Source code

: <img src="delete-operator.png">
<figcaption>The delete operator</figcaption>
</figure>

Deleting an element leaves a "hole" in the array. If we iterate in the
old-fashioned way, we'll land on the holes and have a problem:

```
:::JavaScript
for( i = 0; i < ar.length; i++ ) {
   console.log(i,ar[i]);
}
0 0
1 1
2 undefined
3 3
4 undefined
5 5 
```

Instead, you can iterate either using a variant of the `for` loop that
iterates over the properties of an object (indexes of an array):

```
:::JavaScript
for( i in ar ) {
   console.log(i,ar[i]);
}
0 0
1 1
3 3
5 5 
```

Required work: Show every line of the listing in which the string "array" can be found.

Solution to the exercise:
Deleting an element leaves a "hole" in the array. If we iterate in the
iterates over the properties of an object (indexes of an array):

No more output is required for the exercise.